Looking to extend the reach of its business intelligence across the realm of Big Data, Pentaho today announced data integration capabilities with the Apache Spark in-memory framework for processing Big Data queries.
Donna Prlich, vice president of product marketing for Pentaho, says the initial use cases for Pentaho include being able to orchestrate jobs running on Apache Spark.
Longer term, Prlich says Pentaho is also exploring additional use cases that would enable users of Pentaho software to be able to mingle a variety of types of data processed using Apache Spark alongside a wide variety of other Big Data engines and formats.
The ultimate goal, says Prlich, is to turn Pentaho BI software into a lens through which end users will be able to analyze trends across multiple sources of Big Data without having to master arcane programming tools such as MapReduce.
While there is a lot of interest in Apache Spark software, the technology was originally designed to allow a single data scientist to manipulate data in memory. Now Prlich says Apache Spark proponents are hardening that technology to make it robust enough to deploy within multi-user applications running in production.
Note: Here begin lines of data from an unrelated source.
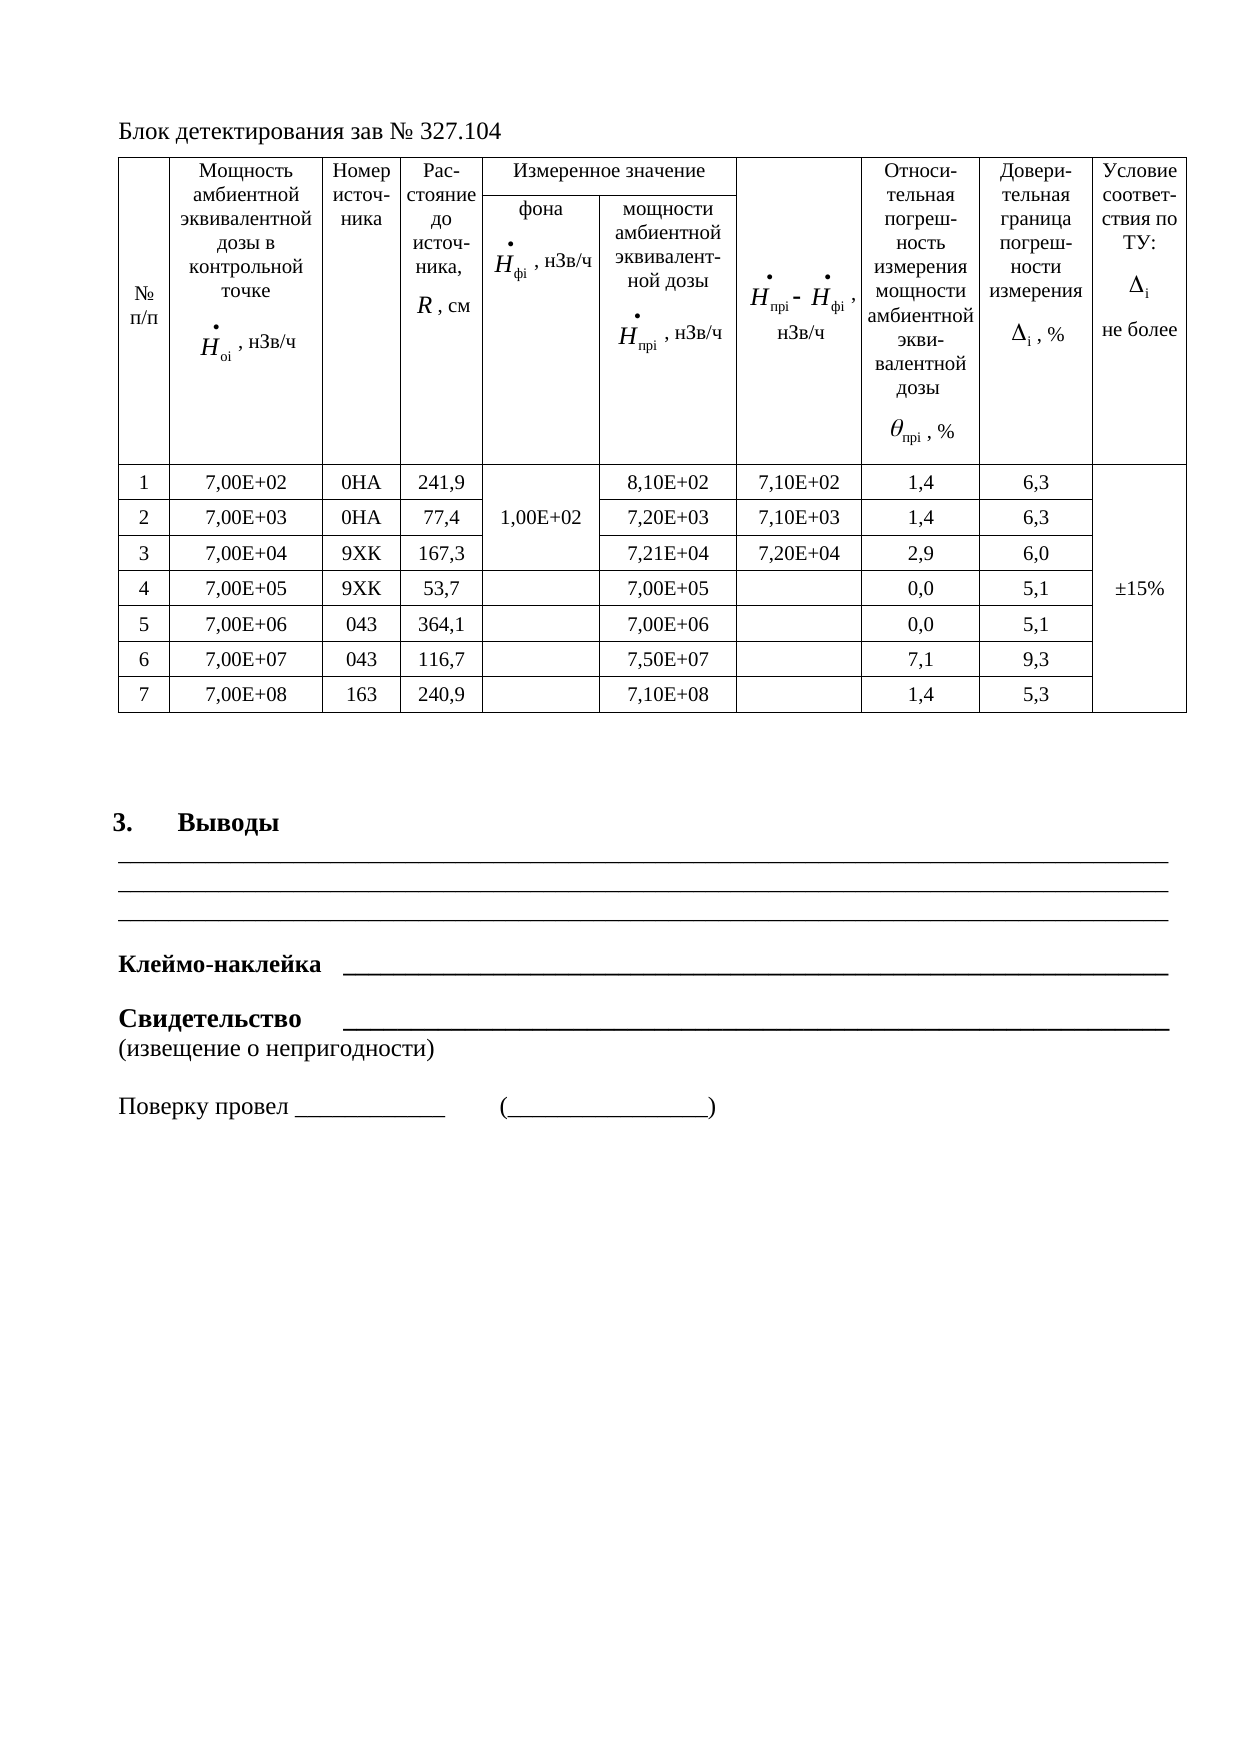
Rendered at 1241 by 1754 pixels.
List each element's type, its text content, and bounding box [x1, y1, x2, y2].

text ____________________________________________________________________________________ [118, 866, 1194, 895]
table_cell 043 [323, 642, 400, 676]
table_cell 1,4 [862, 500, 979, 534]
table_cell 7,00E+03 [170, 500, 322, 534]
table_cell 7,00E+04 [170, 536, 322, 570]
table_cell 4 [119, 571, 169, 605]
table_cell 9,3 [980, 642, 1092, 676]
table_cell 1,00E+02 [483, 465, 599, 570]
table_cell [483, 677, 599, 712]
table_cell 364,1 [401, 606, 482, 641]
table_cell 7,50E+07 [600, 642, 736, 676]
table_cell 0НА [323, 465, 400, 499]
table_cell 6,3 [980, 465, 1092, 499]
table_cell 7,00E+06 [600, 606, 736, 641]
table_cell 241,9 [401, 465, 482, 499]
subtitle Клеймо-наклейка __________________________________________________________________ [118, 949, 1194, 977]
table_cell 7,00E+07 [170, 642, 322, 676]
table_cell 0,0 [862, 606, 979, 641]
table_cell 6,3 [980, 500, 1092, 534]
table_cell 7,1 [862, 642, 979, 676]
table_header Мощность амбиентной эквивалентной дозы в контрольной точке , нЗв/ч [170, 158, 322, 464]
table_cell 77,4 [401, 500, 482, 534]
table_cell 7,10E+08 [600, 677, 736, 712]
subtitle Свидетельство _____________________________________________________________ [118, 1002, 1194, 1033]
table_cell 9ХК [323, 571, 400, 605]
table_cell 7 [119, 677, 169, 712]
table_header Условие соответ-ствия по ТУ: не более [1093, 158, 1186, 464]
text ____________________________________________________________________________________ [118, 837, 1194, 866]
table_header , нЗв/ч [737, 158, 861, 464]
table_cell 043 [323, 606, 400, 641]
table_cell [483, 642, 599, 676]
table_cell 9ХК [323, 536, 400, 570]
table_cell [737, 677, 861, 712]
table_cell 5,1 [980, 571, 1092, 605]
table_header Номер источ-ника [323, 158, 400, 464]
table_cell 7,00E+08 [170, 677, 322, 712]
table_cell 2 [119, 500, 169, 534]
table_cell 53,7 [401, 571, 482, 605]
table_cell 7,00E+05 [600, 571, 736, 605]
table_cell 7,20E+04 [737, 536, 861, 570]
table_header № п/п [119, 158, 169, 464]
text (извещение о непригодности) [118, 1033, 1194, 1062]
table_cell ±15% [1093, 465, 1186, 712]
table_cell 5,3 [980, 677, 1092, 712]
table_header Измеренное значение [483, 158, 736, 195]
table_cell 7,00E+06 [170, 606, 322, 641]
table_cell 7,20E+03 [600, 500, 736, 534]
table_cell 5 [119, 606, 169, 641]
table_cell 1,4 [862, 465, 979, 499]
table_cell 240,9 [401, 677, 482, 712]
table_cell мощности амбиентной эквивалент-ной дозы , нЗв/ч [600, 196, 736, 464]
table_cell [737, 606, 861, 641]
table_cell 0,0 [862, 571, 979, 605]
table_cell 8,10E+02 [600, 465, 736, 499]
table_cell 7,10E+03 [737, 500, 861, 534]
table_cell 7,10E+02 [737, 465, 861, 499]
table_cell 5,1 [980, 606, 1092, 641]
table_cell 7,00E+02 [170, 465, 322, 499]
text Блок детектирования зав № 327.104 [118, 116, 1194, 144]
table_cell 1,4 [862, 677, 979, 712]
table_cell 116,7 [401, 642, 482, 676]
text Поверку провел ____________ (________________) [118, 1091, 1194, 1120]
table_cell 167,3 [401, 536, 482, 570]
text ____________________________________________________________________________________ [118, 895, 1194, 924]
table_cell 7,00E+05 [170, 571, 322, 605]
table_cell 1 [119, 465, 169, 499]
table_cell [737, 642, 861, 676]
table_cell 163 [323, 677, 400, 712]
table_cell 2,9 [862, 536, 979, 570]
subtitle 3. Выводы [112, 806, 1194, 837]
table_cell фона , нЗв/ч [483, 196, 599, 464]
table_cell [483, 571, 599, 605]
table_cell 0НА [323, 500, 400, 534]
table_cell 6 [119, 642, 169, 676]
table_cell [737, 571, 861, 605]
table_header Довери-тельная граница погреш-ности измерения , % [980, 158, 1092, 464]
table_cell 3 [119, 536, 169, 570]
table_cell [483, 606, 599, 641]
table_cell 6,0 [980, 536, 1092, 570]
table_header Относи-тельная погреш-ность измерения мощности амбиентной экви-валентной дозы , % [862, 158, 979, 464]
table_cell 7,21E+04 [600, 536, 736, 570]
table_header Рас-стояние до источ-ника, , см [401, 158, 482, 464]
Because Apace Spark runs in memory, it’s a much faster alternative to MapReduce or a variety of SQL engines that can be deployed on top of Hadoop itself. But like most Big Data technologies, Apache Spark is still something of a work in progress that, in the fullness of time, will augment existing data warehouses by offloading queries against unstructured data from traditional relational and columnar databases that are optimized for processing more structured data.